Source document >>

>> begin

The Service of Licensing, Commissioning, and Ordination at the 2011 Florida Annual Conference.

Today I read a thoughtful and reasoned exploration of the future of the United Methodist Church written by Professor Jack Jackson from Clermont School of Theology.  I’ve been a fan of Jack’s from afar for several years, and have great faith in his heart’s desire for Methodism to be a vital movement that draws people to Christ, and builds the Kingdom of God on earth as it is in heaven.

The article is well done, but I think there is a more excellent way.

I urge anyone to read the article, as any summary here will fail to do justice to a well-written piece.  Briefly, however, Jack explored the possible endgames that lay ahead for the United Methodist Church should we continue to spend considerable resources of time and energy arguing over the  issue of homosexuality.  The United Methodist Church is experiencing it’s most rapid growth in nations that tend to support the current language in the denomination’s Book of Discipline which prohibits United Methodist clergy from performing same-sex marriages, and prohibits a homosexual person from becoming a candidate for ordained ministry.   With both sides on the issue well-entrenched, Jack suggests that the time has come for this “united” church to explore disunion: a split into two distinct denominations along the fault line of progressive and traditional views of human sexuality.

>> end

Task >> From the piece on the United Methodist Church's future above, output the passage starting with "Today I read" and going on through "more excellent way.", word for word.

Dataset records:
>> begin

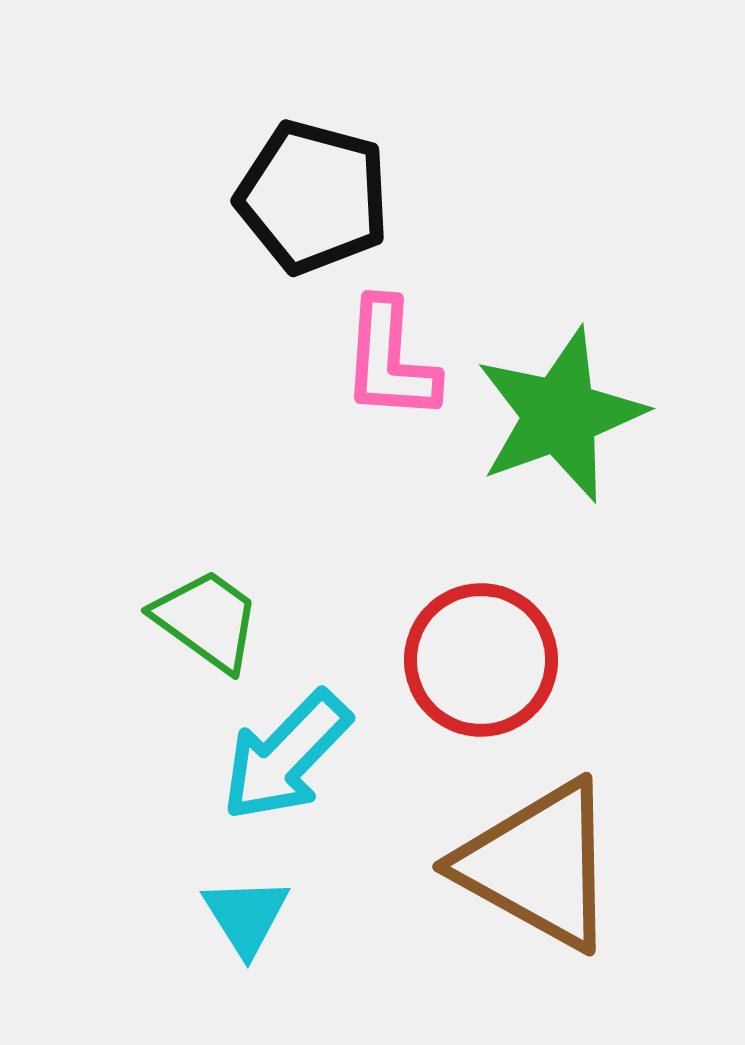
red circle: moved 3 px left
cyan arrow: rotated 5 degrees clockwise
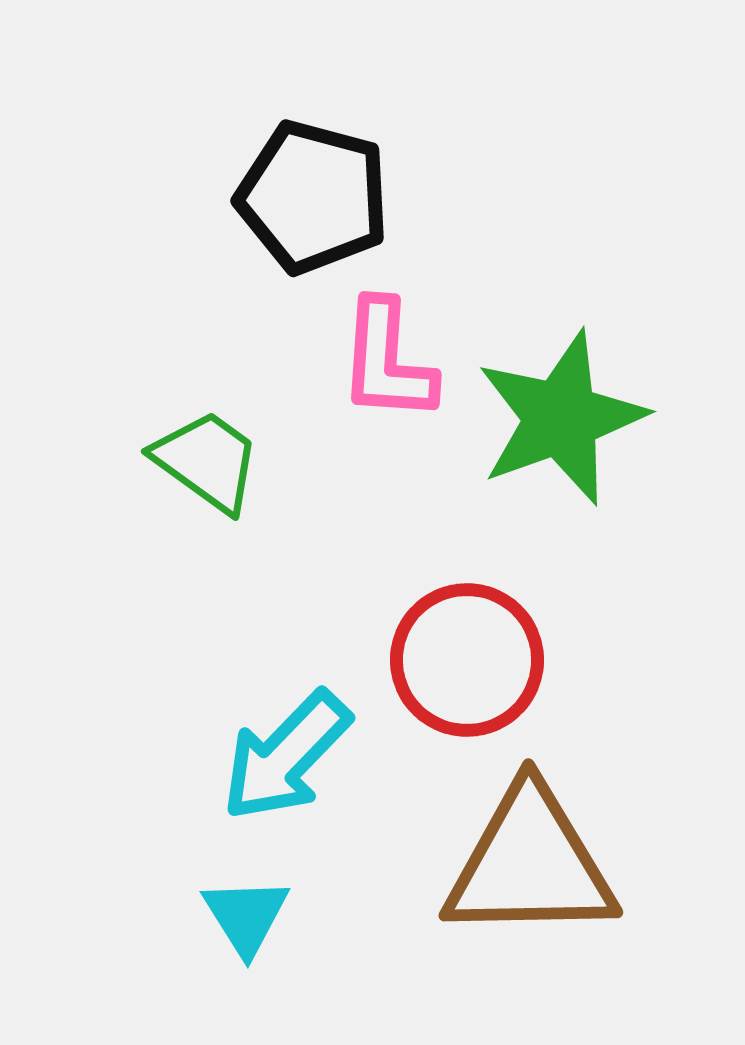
pink L-shape: moved 3 px left, 1 px down
green star: moved 1 px right, 3 px down
green trapezoid: moved 159 px up
red circle: moved 14 px left
brown triangle: moved 8 px left, 1 px up; rotated 30 degrees counterclockwise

>> end

Reply >>
Today I read a thoughtful and reasoned exploration of the future of the United Methodist Church written by Professor Jack Jackson from Clermont School of Theology.  I’ve been a fan of Jack’s from afar for several years, and have great faith in his heart’s desire for Methodism to be a vital movement that draws people to Christ, and builds the Kingdom of God on earth as it is in heaven.

The article is well done, but I think there is a more excellent way.